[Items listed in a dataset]
= = =

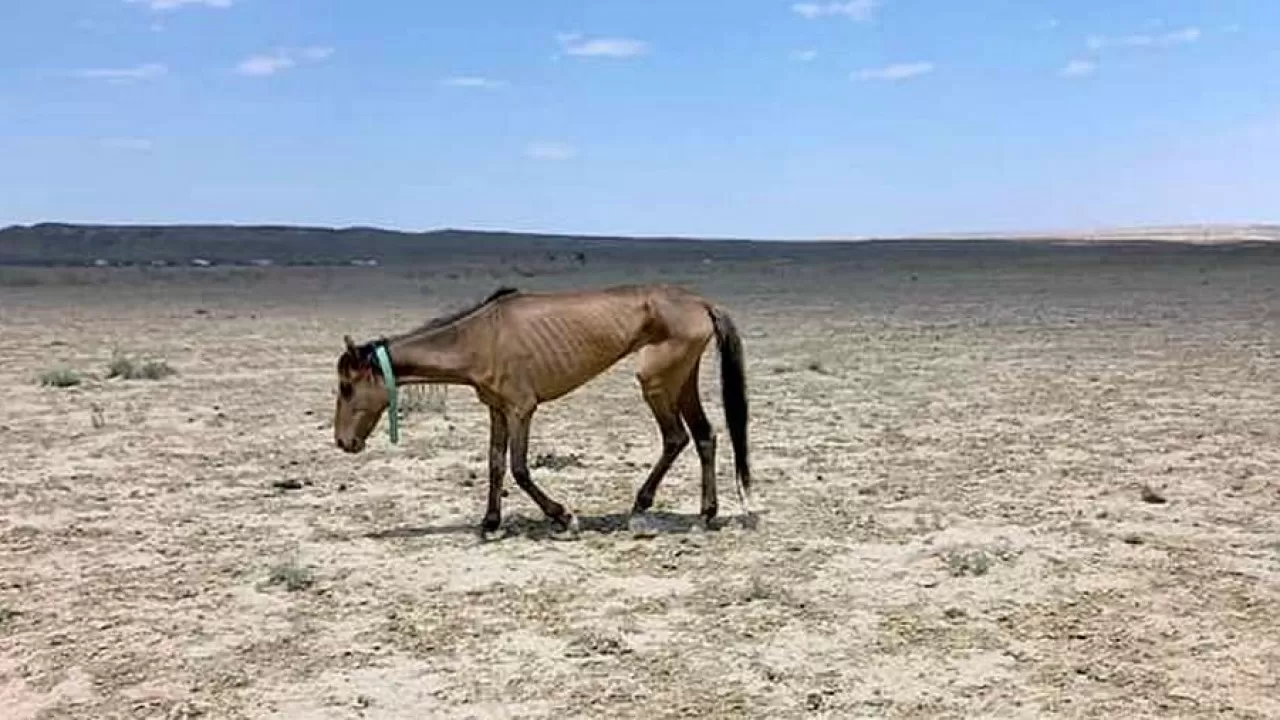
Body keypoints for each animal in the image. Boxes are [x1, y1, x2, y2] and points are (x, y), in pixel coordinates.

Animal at [332, 280, 747, 532]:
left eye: (346, 387)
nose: (342, 442)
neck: (480, 337)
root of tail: (701, 302)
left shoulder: (521, 410)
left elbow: (519, 469)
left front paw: (563, 515)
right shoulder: (497, 410)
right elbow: (496, 464)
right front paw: (490, 521)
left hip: (657, 382)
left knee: (677, 437)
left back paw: (651, 506)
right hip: (681, 380)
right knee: (703, 436)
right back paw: (703, 513)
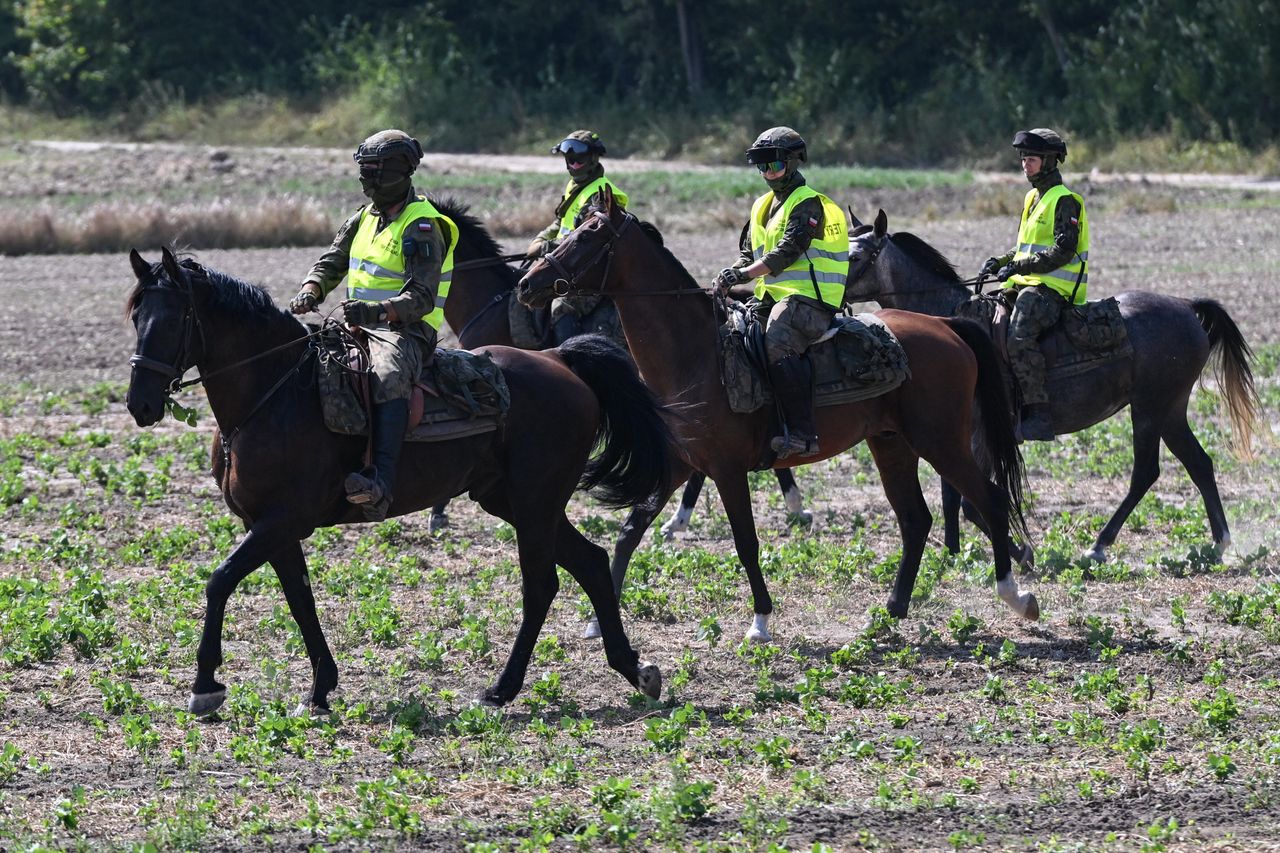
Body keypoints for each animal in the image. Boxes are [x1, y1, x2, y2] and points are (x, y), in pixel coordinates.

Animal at [124, 245, 675, 712]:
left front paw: (205, 685)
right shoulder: (269, 526)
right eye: (136, 317)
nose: (140, 404)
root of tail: (560, 360)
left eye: (171, 320)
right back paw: (634, 670)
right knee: (592, 563)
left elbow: (219, 581)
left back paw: (502, 689)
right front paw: (320, 688)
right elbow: (300, 600)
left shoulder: (282, 520)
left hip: (534, 501)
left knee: (541, 585)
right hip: (514, 501)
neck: (276, 394)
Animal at [514, 188, 1034, 637]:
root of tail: (947, 325)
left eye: (588, 235)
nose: (526, 283)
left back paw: (1015, 594)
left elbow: (746, 542)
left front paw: (760, 621)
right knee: (916, 520)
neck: (698, 354)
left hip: (941, 441)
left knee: (987, 499)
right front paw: (597, 621)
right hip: (892, 444)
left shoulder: (727, 471)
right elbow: (628, 532)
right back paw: (890, 611)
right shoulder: (681, 464)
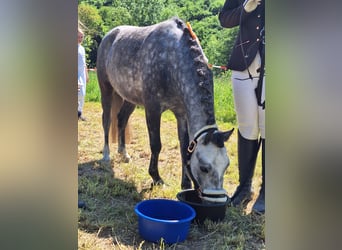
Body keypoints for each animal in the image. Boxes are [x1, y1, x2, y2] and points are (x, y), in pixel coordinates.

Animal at [97, 17, 235, 201]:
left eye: (226, 165)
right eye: (205, 167)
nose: (217, 200)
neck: (172, 60)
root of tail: (110, 35)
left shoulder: (182, 114)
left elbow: (185, 148)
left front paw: (185, 184)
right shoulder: (153, 109)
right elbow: (156, 145)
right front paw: (156, 178)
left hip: (129, 98)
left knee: (121, 119)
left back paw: (124, 153)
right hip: (106, 89)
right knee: (107, 120)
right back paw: (106, 154)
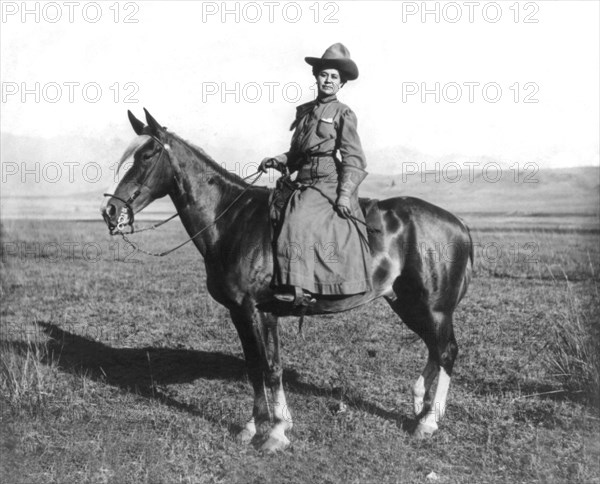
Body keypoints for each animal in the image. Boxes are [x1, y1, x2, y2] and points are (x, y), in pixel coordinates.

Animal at [102, 109, 474, 454]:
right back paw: (421, 406)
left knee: (446, 350)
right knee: (435, 349)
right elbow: (260, 367)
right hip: (407, 303)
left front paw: (274, 432)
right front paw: (258, 427)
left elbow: (268, 368)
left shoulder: (254, 311)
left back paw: (428, 421)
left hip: (434, 308)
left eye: (147, 155)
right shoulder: (249, 314)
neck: (231, 221)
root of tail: (458, 224)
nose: (111, 211)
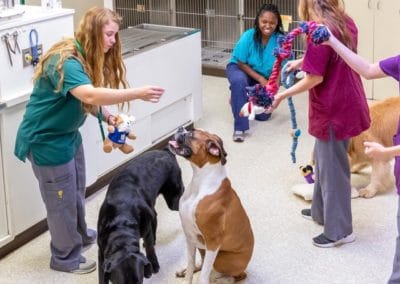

= = =

▶ [PROMPT] Go through the data above and print exactly the lines from its first line through the line holding "left shoulder: (182, 114)", both included, leaving pictures aside.

▶ [EXPECTED ANSWER]
Body keypoints for each animal in the image. Boxes are [x1, y1, x2, y2] and points are (x, y), in pixel coordinates.

Animal at [332, 280, 747, 532]:
left eye: (346, 387)
nose: (342, 442)
neck: (480, 337)
root of tail: (701, 302)
left shoulder: (521, 410)
left elbow: (519, 469)
left front paw: (563, 515)
right shoulder: (497, 410)
right elbow: (496, 464)
right front paw: (490, 521)
left hip: (657, 382)
left knee: (677, 437)
left back paw: (651, 506)
right hip: (681, 380)
right knee: (703, 436)
right back paw: (703, 513)
Body keypoints for each animal in the image. Boxes are [x1, y1, x2, y2] and points are (x, y), in pixel coordinates.

Animal at [124, 245, 675, 712]:
left front paw: (205, 685)
right shoulder: (269, 526)
right eye: (136, 317)
nose: (140, 404)
root of tail: (560, 360)
left eye: (171, 320)
right back paw: (634, 670)
right knee: (592, 563)
left elbow: (219, 581)
left back paw: (502, 689)
right front paw: (320, 688)
right elbow: (300, 600)
left shoulder: (282, 520)
left hip: (534, 501)
left knee: (541, 585)
right hip: (514, 501)
neck: (276, 394)
Animal at [514, 188, 1034, 637]:
root of tail: (947, 325)
left eye: (588, 235)
nose: (526, 283)
left back paw: (1015, 594)
left elbow: (746, 542)
left front paw: (760, 621)
right knee: (916, 520)
neck: (698, 354)
left hip: (941, 441)
left knee: (987, 499)
right front paw: (597, 621)
right hip: (892, 444)
left shoulder: (727, 471)
right elbow: (628, 532)
right back paw: (890, 611)
right shoulder: (681, 464)
Body keypoints for each animal in the image. Boxes are [x1, y1, x2, y2] and points are (x, y), in pixel coordinates.

Animal at [97, 17, 235, 201]:
left eye: (226, 165)
right eye: (205, 167)
nose: (217, 200)
neck: (172, 60)
root of tail: (110, 35)
left shoulder: (182, 114)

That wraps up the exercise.